Cependant, quoiqu’on ne puisse faire l’économie d’une répression plus ciblée et plus efficace, seule, elle ne parviendra pas à annihiler la menace que représente le trafic de drogue pour la région et ses gains en matière de développement. Nous avons également besoin de nouvelles politiques protégeant les personnes vulnérables et les principaux problèmes sociaux que les drogues provoquent et aggravent.
Le taux de chômage élevé en Afrique de l’Ouest fait du trafic illicite de drogue une source tentante de revenus, en particulier pour les jeunes. Nombre de ces petits dealers et des mules sont payés en nature, par une partie des drogues qu’ils trafiquent. Cette situation accroît tant la consommation locale de drogues que les problèmes sanitaires.
Peu de pays de la région disposent de l’expertise et des locaux requis pour traiter les risques pour la santé en relation avec la consommation de drogue.
Cette tendance représente un coût additionnel pour des systèmes de santé déjà débordés. Les taux d’infection au VIH des personnes consommatrices de drogues augmentent. Peu de pays de la région disposent de l’expertise et des locaux requis pour traiter les risques pour la santé en relation avec la consommation de drogue ou du financement d’initiatives pour prévenir la consommation de drogues.

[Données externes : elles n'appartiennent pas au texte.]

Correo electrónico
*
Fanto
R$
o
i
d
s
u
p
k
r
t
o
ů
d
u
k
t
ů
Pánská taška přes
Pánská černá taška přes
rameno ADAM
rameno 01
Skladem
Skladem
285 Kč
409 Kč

Les pays d’Afrique de l’Ouest doivent être en première place pour répondre à ces défis. Mais le trafic de drogue est un phénomène mondial. Certains pays de l’Union Européenne, comme la France – qui représente un des principaux marchés de la consommation de drogue – doivent également financer de nouveaux programmes de santé ainsi que des efforts en matière de respect de la loi.
Les régions de production, de transit et de consommation doivent également travailler ensemble – pour échanger des expériences, développer des stratégies opérationnelles reflétant la responsabilité partagée des pays affectés par le phénomène de par le monde. Plutôt que d’opter pour une approche "militaire", la répression doit être renforcée au moyen du renforcement des capacités et du partage d’informations.
Réformer les lois concernant la drogue, améliorer la gouvernance et poursuivre les trafiquants de drogue de haut niveau ne feront pas entièrement disparaître les drogues illégales d’Afrique de l’Ouest. Ils représenteront cependant une importante avancée pour garantir que l’impact des drogues soit diminué de façon significative pour garantir que notre développement économique et notre progrès démocratique ne soient pas mis en danger.